* [AIM OF THE EXERCISE]: Write out every line below again exactly as it stands, skipping each image.

* [DATA IN THIS EXERCISE]:
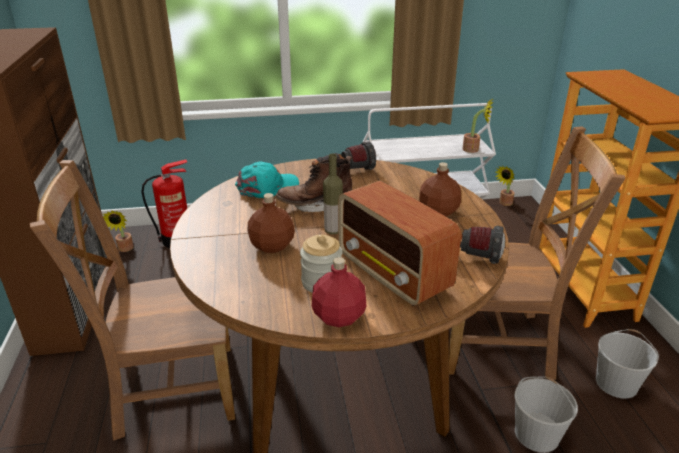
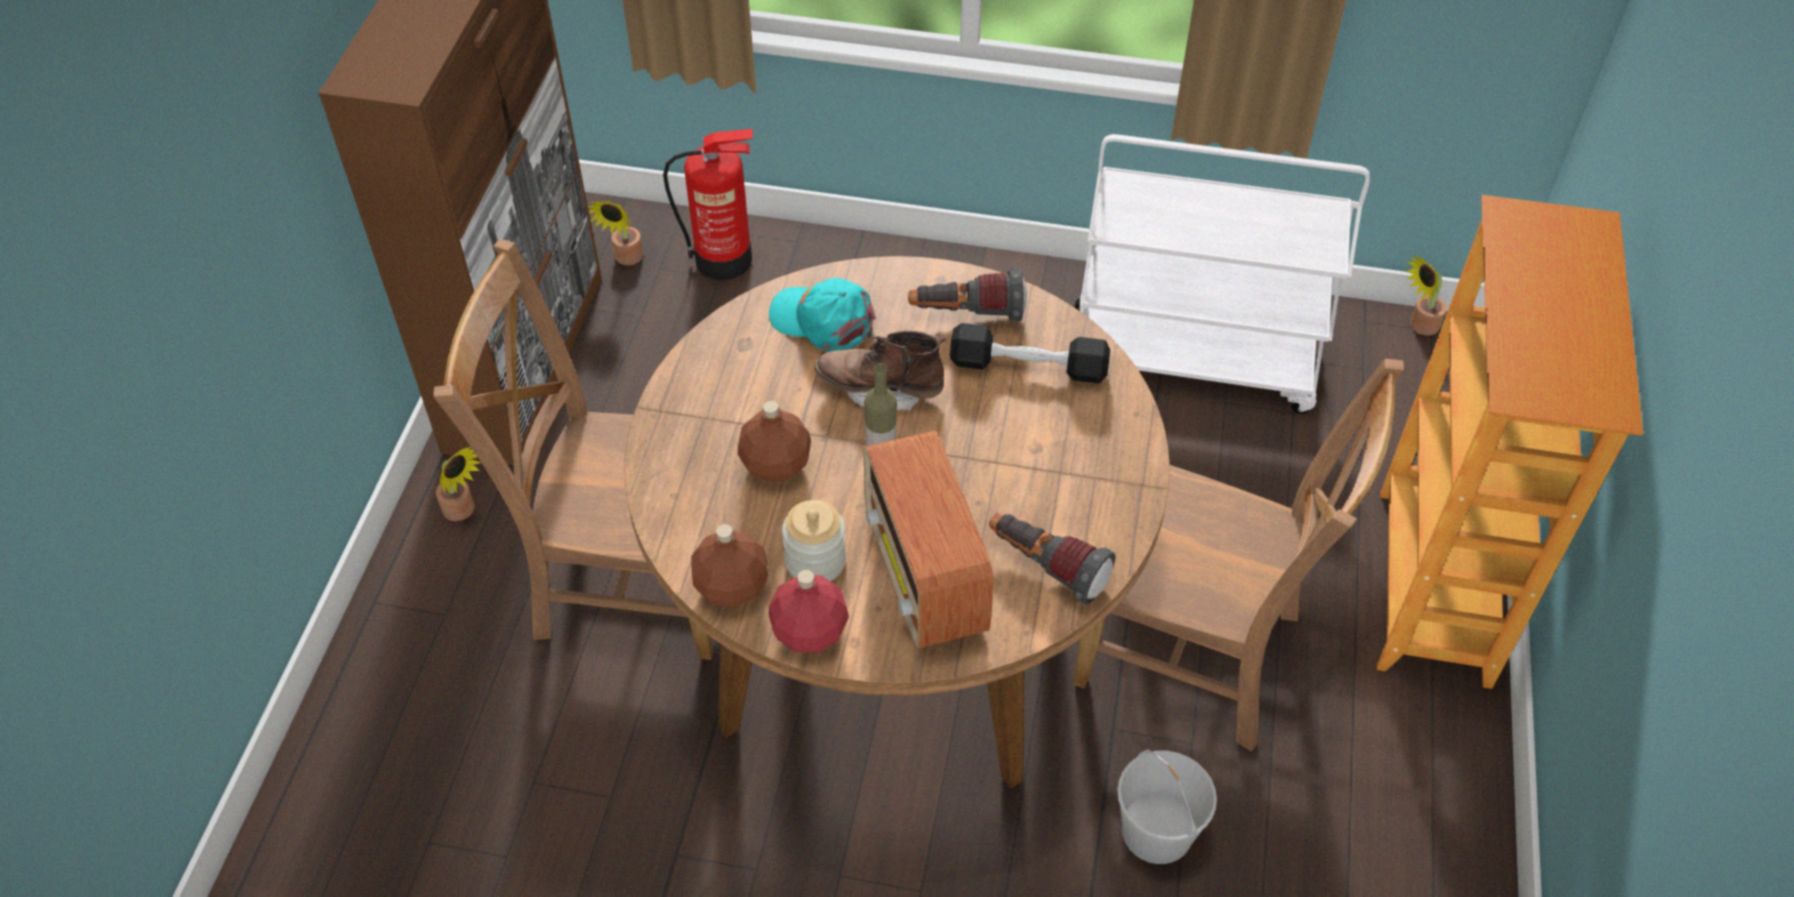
camera: 20 degrees right, 20 degrees up
turquoise cap [235,162,299,198] -> turquoise cap turned 135 degrees counterclockwise [769,278,876,352]
brown bottle [419,162,461,217] -> brown bottle moved to [691,524,768,607]
potted plant [462,98,494,153] -> potted plant moved to [436,447,481,521]
white bucket [596,329,659,399] -> none
none -> black dumbbell [950,323,1110,383]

* [RESPONSE AREA]:
camera: 20 degrees right, 20 degrees up
turquoise cap [235,162,299,198] -> turquoise cap turned 135 degrees counterclockwise [769,278,876,352]
brown bottle [419,162,461,217] -> brown bottle moved to [691,524,768,607]
potted plant [462,98,494,153] -> potted plant moved to [436,447,481,521]
white bucket [596,329,659,399] -> none
none -> black dumbbell [950,323,1110,383]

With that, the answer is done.